她不再是那个需要靠这些死物来证明自己的帝王了。
这个认知,竟让她感到一丝前所未有的轻松。
“我随处走走。”她丢下一句,也不等刘邦回应,径自翻身下马。足尖踏上冰凉光滑、拼接如镜的“金砖”地面,一种微妙的隔世感包裹了她。
刘邦在马上张了张嘴,想说什么,最终只挠了挠头,对着她纤细挺直的背影喊:“行!别走远!樊哙!带几个人,远远跟着……呃,保护阴参谋!”他终究没喊出那个惊世骇俗的名字。

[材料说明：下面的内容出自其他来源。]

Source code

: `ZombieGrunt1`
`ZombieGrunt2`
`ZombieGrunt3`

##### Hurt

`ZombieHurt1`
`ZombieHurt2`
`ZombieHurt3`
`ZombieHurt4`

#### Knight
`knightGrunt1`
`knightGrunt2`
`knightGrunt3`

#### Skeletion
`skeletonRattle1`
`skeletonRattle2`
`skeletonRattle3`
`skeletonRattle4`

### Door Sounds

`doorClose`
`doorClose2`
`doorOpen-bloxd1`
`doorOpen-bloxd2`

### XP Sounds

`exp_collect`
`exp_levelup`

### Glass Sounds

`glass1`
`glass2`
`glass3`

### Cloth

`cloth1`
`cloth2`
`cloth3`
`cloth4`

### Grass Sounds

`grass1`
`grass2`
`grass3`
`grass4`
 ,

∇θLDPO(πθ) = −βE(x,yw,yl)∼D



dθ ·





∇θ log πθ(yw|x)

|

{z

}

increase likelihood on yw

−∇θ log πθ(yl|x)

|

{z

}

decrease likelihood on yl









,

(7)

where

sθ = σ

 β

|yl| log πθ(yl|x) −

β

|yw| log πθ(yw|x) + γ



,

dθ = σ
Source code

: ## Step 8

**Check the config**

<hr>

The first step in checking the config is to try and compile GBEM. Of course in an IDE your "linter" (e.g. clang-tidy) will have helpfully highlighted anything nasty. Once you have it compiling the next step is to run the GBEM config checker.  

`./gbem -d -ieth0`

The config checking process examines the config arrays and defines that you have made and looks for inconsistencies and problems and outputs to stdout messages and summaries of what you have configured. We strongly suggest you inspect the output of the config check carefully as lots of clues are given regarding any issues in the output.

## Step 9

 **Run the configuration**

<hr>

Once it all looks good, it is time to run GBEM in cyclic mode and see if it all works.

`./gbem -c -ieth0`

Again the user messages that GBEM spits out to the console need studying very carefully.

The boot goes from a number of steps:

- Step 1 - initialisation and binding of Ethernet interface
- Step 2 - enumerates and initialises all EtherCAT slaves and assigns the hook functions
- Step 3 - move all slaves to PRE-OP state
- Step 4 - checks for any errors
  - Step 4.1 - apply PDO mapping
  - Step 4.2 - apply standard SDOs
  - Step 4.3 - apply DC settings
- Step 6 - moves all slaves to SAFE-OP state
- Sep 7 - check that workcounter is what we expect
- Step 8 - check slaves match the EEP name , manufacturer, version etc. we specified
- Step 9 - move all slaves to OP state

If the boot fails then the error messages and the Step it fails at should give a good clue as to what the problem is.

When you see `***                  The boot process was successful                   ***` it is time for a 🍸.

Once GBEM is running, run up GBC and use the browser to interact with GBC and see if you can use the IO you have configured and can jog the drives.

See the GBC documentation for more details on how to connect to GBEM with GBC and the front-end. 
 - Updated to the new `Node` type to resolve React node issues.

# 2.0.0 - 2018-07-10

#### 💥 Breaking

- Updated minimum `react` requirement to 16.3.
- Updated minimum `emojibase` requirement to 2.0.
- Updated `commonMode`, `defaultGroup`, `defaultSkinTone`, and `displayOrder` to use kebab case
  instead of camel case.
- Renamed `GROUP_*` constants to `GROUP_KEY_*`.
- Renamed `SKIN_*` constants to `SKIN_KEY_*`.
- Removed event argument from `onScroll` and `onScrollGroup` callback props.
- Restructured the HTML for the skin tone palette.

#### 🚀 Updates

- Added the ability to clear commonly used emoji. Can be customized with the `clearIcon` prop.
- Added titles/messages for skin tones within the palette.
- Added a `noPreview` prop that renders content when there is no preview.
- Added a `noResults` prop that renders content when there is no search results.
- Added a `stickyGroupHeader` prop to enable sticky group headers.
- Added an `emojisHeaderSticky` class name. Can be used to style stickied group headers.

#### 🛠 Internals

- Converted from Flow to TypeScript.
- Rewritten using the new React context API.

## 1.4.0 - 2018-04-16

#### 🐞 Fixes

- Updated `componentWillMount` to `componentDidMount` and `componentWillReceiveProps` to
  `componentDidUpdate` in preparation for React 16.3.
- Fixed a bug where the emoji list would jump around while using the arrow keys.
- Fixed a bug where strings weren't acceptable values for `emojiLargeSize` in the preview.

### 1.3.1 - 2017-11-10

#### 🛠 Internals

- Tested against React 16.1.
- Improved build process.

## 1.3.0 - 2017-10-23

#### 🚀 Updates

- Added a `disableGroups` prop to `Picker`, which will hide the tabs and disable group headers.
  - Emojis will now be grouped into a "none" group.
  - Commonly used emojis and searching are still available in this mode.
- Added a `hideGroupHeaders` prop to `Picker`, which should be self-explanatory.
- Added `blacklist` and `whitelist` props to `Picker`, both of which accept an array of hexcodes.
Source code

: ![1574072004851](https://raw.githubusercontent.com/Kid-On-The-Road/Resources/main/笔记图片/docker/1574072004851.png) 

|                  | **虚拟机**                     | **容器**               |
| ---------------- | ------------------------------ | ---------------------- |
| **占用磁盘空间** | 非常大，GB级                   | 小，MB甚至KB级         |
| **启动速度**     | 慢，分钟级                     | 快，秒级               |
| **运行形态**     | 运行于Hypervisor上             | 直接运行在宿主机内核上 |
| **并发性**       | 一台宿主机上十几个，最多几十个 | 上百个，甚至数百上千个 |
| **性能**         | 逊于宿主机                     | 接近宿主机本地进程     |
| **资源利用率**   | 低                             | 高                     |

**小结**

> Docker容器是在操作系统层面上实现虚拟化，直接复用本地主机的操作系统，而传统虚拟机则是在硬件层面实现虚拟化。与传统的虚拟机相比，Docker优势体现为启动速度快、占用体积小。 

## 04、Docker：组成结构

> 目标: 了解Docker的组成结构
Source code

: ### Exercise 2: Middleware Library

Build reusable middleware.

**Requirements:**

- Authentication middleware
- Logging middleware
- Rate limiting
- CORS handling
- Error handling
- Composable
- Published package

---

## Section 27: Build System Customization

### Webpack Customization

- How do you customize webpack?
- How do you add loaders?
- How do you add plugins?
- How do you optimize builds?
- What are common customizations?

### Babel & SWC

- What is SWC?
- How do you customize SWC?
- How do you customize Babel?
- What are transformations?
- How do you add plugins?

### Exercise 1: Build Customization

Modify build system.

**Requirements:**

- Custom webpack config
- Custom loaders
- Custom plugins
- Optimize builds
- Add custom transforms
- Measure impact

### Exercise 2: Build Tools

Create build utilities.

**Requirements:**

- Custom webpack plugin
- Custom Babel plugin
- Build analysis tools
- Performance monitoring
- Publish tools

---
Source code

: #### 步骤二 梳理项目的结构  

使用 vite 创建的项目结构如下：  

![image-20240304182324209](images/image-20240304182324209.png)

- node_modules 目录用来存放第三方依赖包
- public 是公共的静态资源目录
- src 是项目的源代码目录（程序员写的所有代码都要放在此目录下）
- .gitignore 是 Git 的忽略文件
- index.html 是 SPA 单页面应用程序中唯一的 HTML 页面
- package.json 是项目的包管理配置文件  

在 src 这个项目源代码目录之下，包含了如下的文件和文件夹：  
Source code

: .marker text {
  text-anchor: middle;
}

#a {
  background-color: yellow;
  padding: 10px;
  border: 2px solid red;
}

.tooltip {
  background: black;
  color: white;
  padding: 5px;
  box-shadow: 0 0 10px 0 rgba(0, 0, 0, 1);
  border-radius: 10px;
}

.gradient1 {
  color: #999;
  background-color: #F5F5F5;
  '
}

嬴政没有回头,纤细的身影在巨大空旷的宫殿背景下,渺小得像一粒尘埃,却又带着一种遗世独立的孤清。
她信步而行,穿过一道道熟悉的宫门和回廊。
昔日肃穆森严的禁地,此刻空无一人,只有她的脚步声在廊柱间寂寞地回响。
宫墙上精美的彩绘有些剥落,墙角积了薄灰。
她像一个纯粹的过客,目光平静地掠过,心中再无波澜。
不知不觉,脚步停在了一处偏僻的宫苑前。
院门略显陈旧,漆色黯淡,门楣上挂着一块半旧的匾额——“丹霞阁”。
一股极其细微、混杂着硫磺、金属焚烧后残留的焦糊以及某种难以言喻的、仿佛草木腐败又似异花初绽的奇异气味,丝丝缕缕地钻入她的鼻腔。
徐福。
这个名字像一道无声的闪电劈入脑海,带来一阵尖锐的刺痛和深入骨髓的恨意。
那个用虚无缥缈的长生骗局,耗尽了帝国财力,最终卷走一切、杳无音信的方士!
也是他留下的“阴阳逆转丹”,将她推入这万劫不复的境地!
一股冰冷的怒意瞬间攫住了她,几乎要驱使她立刻转身离去。
然而,身体深处,那片刚刚被刘邦的体温和霸道话语熨帖过的角落,却奇异地压下了这滔天的恨火。
一种近乎超脱的平和,让她停住了脚步。
进去看看?
看看那个骗子曾经盘踞的蛇穴?
她心中没有恨,只有一种近乎冷漠的好奇。
推开那扇虚掩的、吱呀作响的木门,一股更加浓郁、更加陈腐的丹鼎气息扑面而来。
殿内光线昏暗,陈设简陋得与皇宫的富丽堂皇格格不入。
巨大的青铜丹炉早已冷却,炉壁凝结着五颜六色、形态狰狞的矿渣结晶,像凝固的毒涎。
靠墙是几排高大的木架,上面凌乱地堆放着蒙尘的竹简、龟甲、兽骨,还有各种奇形怪状、散发着诡异光泽的矿石和风干的草药。
空气里弥漫着尘埃和药石混杂的死寂味道。
嬴政的目光像冰冷的探针,缓缓扫过这片狼藉。
就在她准备转身离开时,视线无意间落在了丹炉正后方紧贴墙壁的、一个不起眼的角落。
那里堆放着几块备用的黝黑耐火砖,乍看之下毫无异样。
但或许是心境不同,或许是直觉作祟,她总觉得那几块砖的堆叠方式……有些过于刻意了?
她走上前,伸出纤细却稳定的手指,在那几块冰冷粗糙的砖面上仔细摩挲。
指尖触到一块砖的边缘时,微微一顿。
触感……似乎比其他地方光滑一点?
她屈指,用指关节在砖面上不同位置轻轻敲击。
笃,笃,笃……声音沉闷厚实。
笃……笃……笃……笃!
当敲到靠近墙角那块砖的右下角时,一声极其轻微、但明显区别于其他区域的、带着一丝空腔感的回响,钻入了她敏锐的耳中!
嬴政纯黑的眼瞳骤然收缩!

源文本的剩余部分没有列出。